Bekleme odasından bu sıcak selamlara her şahit olduğumda, baş parmağım sayfalarda can sıkıcı bir şekilde tiklarken kalbim kıskançlıkla cızırdıyordu."Gerçekten Basit" dergi. Çünkü görünüşe göre, terapistime sarılmanın basit bir yanı yoktu.
Freudcu eğitimi, ihtiyaç tatmin edilmeden önce tartışmamız gerektiği anlamına geliyordu.nedenSarılmak istedim, ne sarılmakdemekve hatta kültürel farklılıkları kabul ediyor. Tüm bunlar oda boyunca bağırmak istememe neden oldu: "Bazen bir kucaklaşma sadece bir kucaklamadır!"
Psikanalist Donald Winnicott, holding konusundaki etkili çalışmasında, terapistlerin hassas analitik yorumlama sağlayarak hastaya bir tutma ortamı sunduğuna inanıyordu. Böylelikle hasta tedavi görürken kucaklanmış hisseder.
Evet evet.

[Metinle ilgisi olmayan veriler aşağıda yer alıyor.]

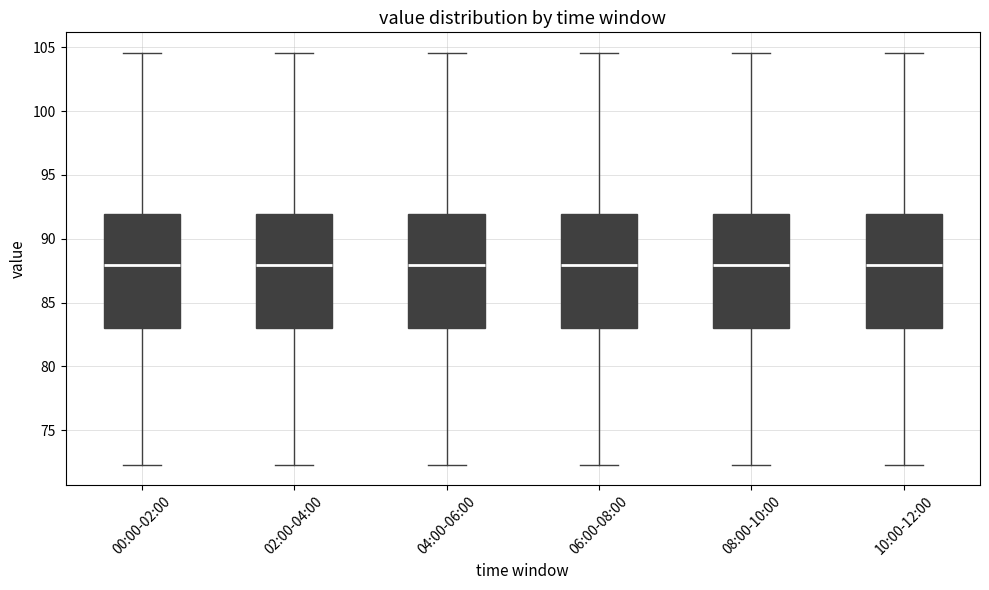

Reading left to right, read every box against the y-axis: the position of its median line, the range the box covers, and the ends of its whiskers. The values are not printed on the chart, so give them approximately, as read against the axis.

00:00-02:00: median 88.0, box 83.0 to 92.0, whiskers 72.5 to 104.5
02:00-04:00: median 88.0, box 83.0 to 92.0, whiskers 72.5 to 104.5
04:00-06:00: median 88.0, box 83.0 to 92.0, whiskers 72.5 to 104.5
06:00-08:00: median 88.0, box 83.0 to 92.0, whiskers 72.5 to 104.5
08:00-10:00: median 88.0, box 83.0 to 92.0, whiskers 72.5 to 104.5
10:00-12:00: median 88.0, box 83.0 to 92.0, whiskers 72.5 to 104.5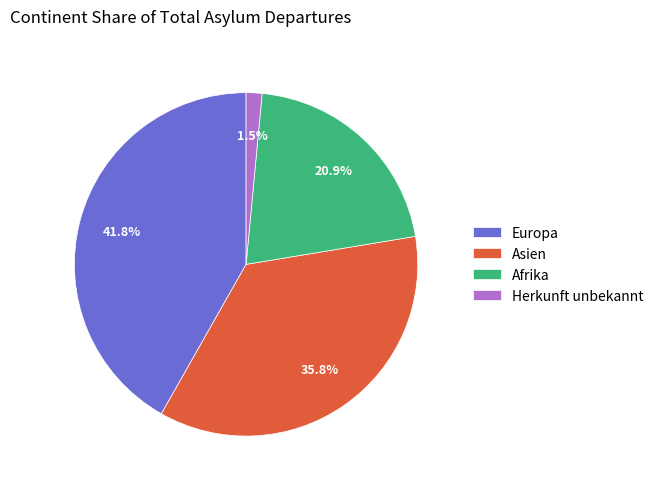

The Afrika slice represents 21% of the pie. True or false?

True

Ama eski moda bir sıkıştırmaya duyduğum özlemi kesinlikle tatmin etmedi.
Son seansımız yavaşlarken, terapistime yıllar boyunca omuzlarını çevreleyen renk ve desen kaleydoskopuna eklemek için bir fular verdim. Ve bu, onun hayatındaki varlığımı genişletme ihtiyacımın bir başka tezahürü ise, ne olmuş? Uzun süreli tedaviden ayrılmak zordu. Fesih Olimpiyatları'ndayken, üstesinden gelmek için ne gerekiyorsa yaparsınız.
Girişteki kapanış töreninde terapistimin kollarına girdim ve sonunda sarıldım. Ama o andan önce bile, biraz şaşırtıcı bir içsel değişim meydana geldi, bu yüzden artık sarılmayı istediğim kadar arzulamıyordum.
Belki de sinsice, bilinçsiz bir şekilde, bitiş süreci bitiş çizgisine bu son adımda beni ileriye götürdü. Çünkü tüm analizlerden sonra ve çalma listesinin veya atkının ötesinde, tüm bunlardan vazgeçmek için en çok ihtiyacım olan şey, terapistime sıkı çalışmamızın mükemmel hatırasını hediye etmek değildi. Sadece sözleriyle ve sessizlikleriyle beni kucakladığı için, şaşkın anlatımımı olağanüstü içgörü, mizah ve şefkatle tuttuğu için ona derin minnettarlığımı gösteriyordu. Kollarını etrafıma dolamadan her şeyi çok iyi yapmıştı.
Yine de, nihayet yaptığında, kendini bir şampiyon olarak kanıtladığını söylemeliyim.